Around half the German children starting school began to learn the changes this term.
Rebellion started following the recent Frankfurt Book Fair, with Germany's literati signing a petition. The petition was the idea of a German teacher Friedrich Denk who started campaigning against "terror through orthography" following advice from his son, who had just read George Orwell's 1984. Critics joining the campaign include such heavyweights as Siegfried Lenz and Gunther Grass. Mr Lenz said: "Why are such changes necessary and who has a vested interest? Who has the right to regulate such changes?" Writer Hans Magnus Enzensberger, who has signed the petition said: "Shelley once said that writers were the real legal administrators of the language. I would not like to go that far, but I would rather trust someone who can write, than ministers and school book publishers who often cannot express themselves properly in their own language."
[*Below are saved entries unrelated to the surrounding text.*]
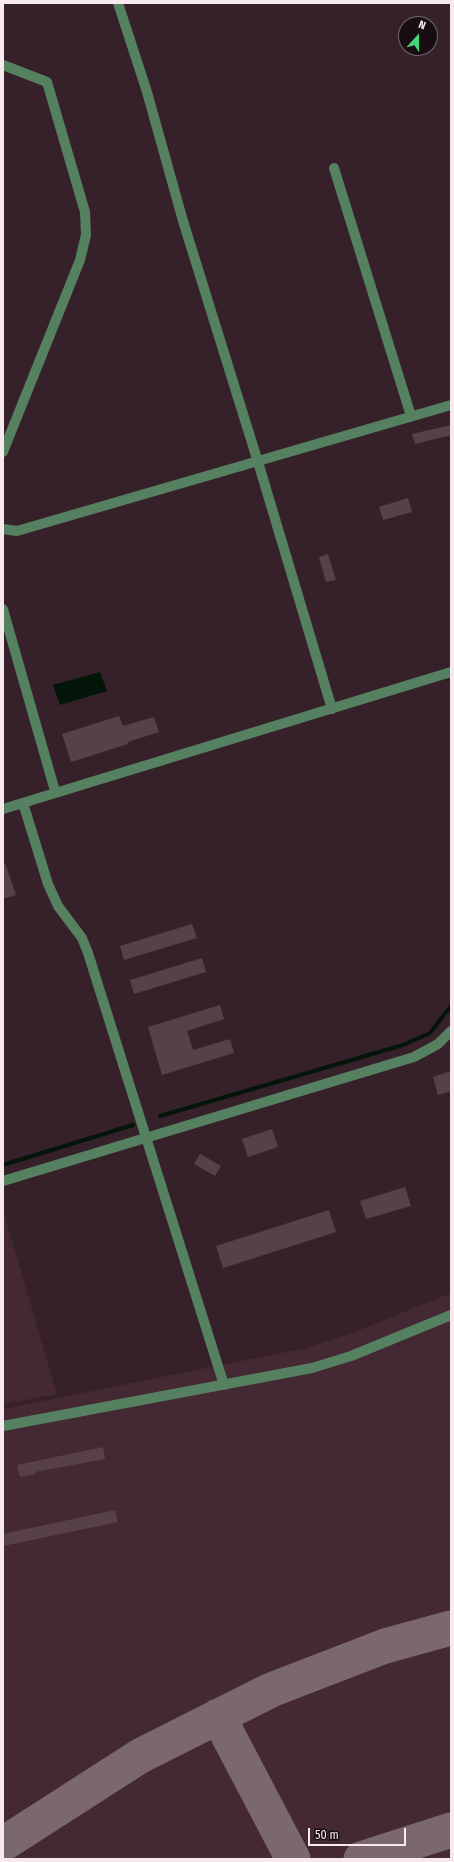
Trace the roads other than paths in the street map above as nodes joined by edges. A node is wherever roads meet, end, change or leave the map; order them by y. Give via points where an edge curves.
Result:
1 (118, 3) edge
2 (3, 65) edge
3 (334, 168) dead end
4 (451, 405) edge
5 (411, 416) junction
6 (3, 452) edge
7 (258, 462) junction
8 (3, 529) edge
9 (3, 609) edge
10 (451, 672) edge
11 (332, 709) junction
12 (55, 791) junction
13 (23, 803) junction
14 (3, 809) edge
15 (451, 1031) edge
16 (147, 1138) junction
17 (3, 1181) edge
18 (451, 1315) edge
19 (224, 1385) junction
20 (3, 1426) edge

1 - 7 lane
2 - 6 lane via 47,82 85,212 86,235 80,260
3 - 5 lane
4 - 5 lane
5 - 7 lane
7 - 8 lane via 17,530
7 - 11 lane
9 - 12 lane
10 - 11 lane
11 - 12 lane
12 - 13 lane
13 - 14 lane
13 - 16 lane via 48,884 58,906 82,938 88,953
15 - 16 lane via 438,1044 414,1057
16 - 17 lane
16 - 19 lane
18 - 19 lane via 351,1356 312,1368
19 - 20 lane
The main German dictionary publishers, Duden, has sold millions of the revised versions. "It's largest success in its post-war history," said a spokesman.
In contrast, the national association representing schoolbook publishers, estimated the corrections alone to 30,000 titles will cost them DM300 million (Pounds 125m). Michael Klett, head of Klett-Cotta educational publishing, accused the reformers of irresponsibility. Gottfried Honnefelder, of Deutsche Klassiker publishers, is also demanding that the reforms should be revoked.